EXTRACT PROVIDED:
It just seems strange to even be asking these kinds of questions of other writers, as if there is a strict structure for storytelling.  All of these questions get answered by YOUR STORY, as it gets told by YOU!

Stop asking questions and WRITE!  If you are new and haven’t finished a story, JUST WRITE!  Finish!  And when you do, shelve that story and write another.  When you finish the second, pull the first off the shelf and compare them.  Did you get better?  Is the first story salvageable or should it be hidden in a drawer?  Does it need a different POV or style?  Is it YOUR style?  Is it worth the effort to revise it until it’s publishable?  Are you happy with it?  Can you do better?

No matter what you decide, start the next story, and write more, and repeat…

Asking other writers their opinions isn’t doing the work.  It’s just collecting opinions, and writers have opinions like they have obsessions; in numbers that frighten mental health care professionals.

MATERIAL PROVIDED:
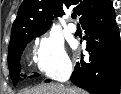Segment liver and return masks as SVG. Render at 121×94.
<instances>
[{
    "mask_svg": "<svg viewBox=\"0 0 121 94\" xmlns=\"http://www.w3.org/2000/svg\"><path fill=\"white\" fill-rule=\"evenodd\" d=\"M19 94H87L77 87H65L60 84H41L31 89H25Z\"/></svg>",
    "mask_w": 121,
    "mask_h": 94,
    "instance_id": "liver-1",
    "label": "liver"
}]
</instances>
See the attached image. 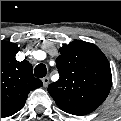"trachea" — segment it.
Masks as SVG:
<instances>
[{
	"instance_id": "1",
	"label": "trachea",
	"mask_w": 121,
	"mask_h": 121,
	"mask_svg": "<svg viewBox=\"0 0 121 121\" xmlns=\"http://www.w3.org/2000/svg\"><path fill=\"white\" fill-rule=\"evenodd\" d=\"M47 74V68L44 64H38L35 67V76L38 78H42Z\"/></svg>"
}]
</instances>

THINGS TO DO:
a - Answer these questions using the passage on writing advice:
(i) Once you finish a first story, what should you do with it before writing another?
(ii) At what point does the passage say to pull the first story off the shelf and compare the two?
(iii) According to the passage, asking other writers their opinions isn't doing what?
b - Reproduce the stretch of the passage on writing advice from "It just seems" through "told by YOU!".
c - Pick up the passage on writing advice after its final sentence and keep writing it.

PER-TASK ANSWERS:
a -
(i) Shelve it.
(ii) When you finish the second story.
(iii) The work.

b -
It just seems strange to even be asking these kinds of questions of other writers, as if there is a strict structure for storytelling.  All of these questions get answered by YOUR STORY, as it gets told by YOU!

c -
Do the work.  Discover yourself.  Your style.  Your faults.  Your strengths.  Your voice.  Words are tools; learn to use them.  Do the work.

Even people whose jobs require the use of words; journalists, scientific or technical paper writers, editors, etc… complain about how hard fiction writing is.

It’s not easy, Cupcake.  It is a painful, tedious slog, but you do it IF you are a writer, because you are a self-absorbed, narcissistic, masochistic, sociopath with delusions of fame.  Nobody will write it for you (unless you pay them).  Get to work, dammit!